#WebSci20 – Paper Session 7: Bias and fairness by Robert Thorburn

Posted on behalf of Robert Thorburn

Chair: Katharina Kinder-Kurlanda

The seventh session of Web Science 2020, chaired by Katharina Kinder-Kurlander, presented papers focused on issues of bias and fairness. As with other paper sessions at the conference, the speakers represented universities from across the globe and had widely divergent focus areas within the broader theme. The four papers presented covered peer-to-peer discrimination in the sharing economy, fairness in clustering, bias mitigation in facial imaging, and a systematic media frame analysis.

Although these papers covered wide ranging of topics they did have notable areas of overlap, such the prominence of unintended or unconscious biases and the potential challenges these pose to academic studies in the field.

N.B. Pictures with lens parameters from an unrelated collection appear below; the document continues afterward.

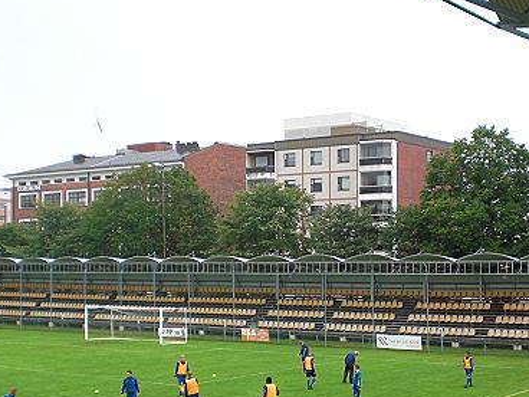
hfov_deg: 31.2
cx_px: 298
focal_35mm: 62
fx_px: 947
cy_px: 257
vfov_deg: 23.6
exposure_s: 1/80
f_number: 3.1
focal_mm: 6.3
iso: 100
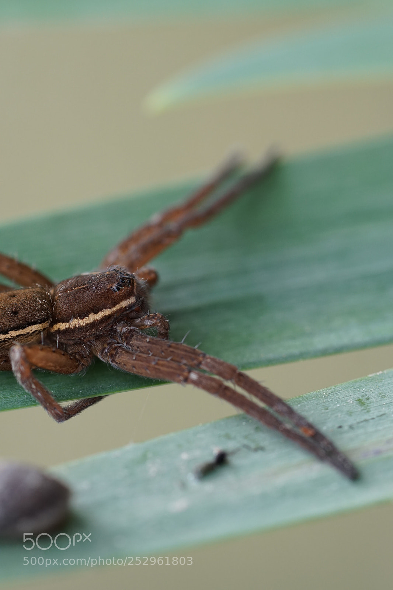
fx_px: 2211
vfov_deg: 15.2
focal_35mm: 135
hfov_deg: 10.2
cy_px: 295
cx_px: 196
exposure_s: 1/160
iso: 640
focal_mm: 90
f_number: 4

In peer-to-peer systems these issues are further complicated by interactions being multidirectional, implying that the impacts of biases flow along multiple vectors. A further notable example of such bias is the use of facial recognition systems to determine gender, where such determination is binary only. Not only does this fix a discriminatory practice in the system’s code base, but there is no clear reason to do so in the first instance. This is due to gender data generally not being needed in facial recognition systems, while such systems could actually be used to discern a wide range gender and sexual orientation groups if the associated ML systems were trained to do so. However, this raises clear ethical concerns around the application of such systems, especially since it is easy to imagine how repressive governments might use facial recognition systems in targeted abuse.

During general discussion this issue was further distilled by the presenters, by focusing on fairness through representation. The issue of lacking representation was pinpointed as a central gap in not only related research but also in ML systems in general. Without representative training data such systems could never produce fair results. Conversely though, broader representation can be used to achieve unfair and even inherently unjust outcomes if contained within a system aimed at discriminatory practices.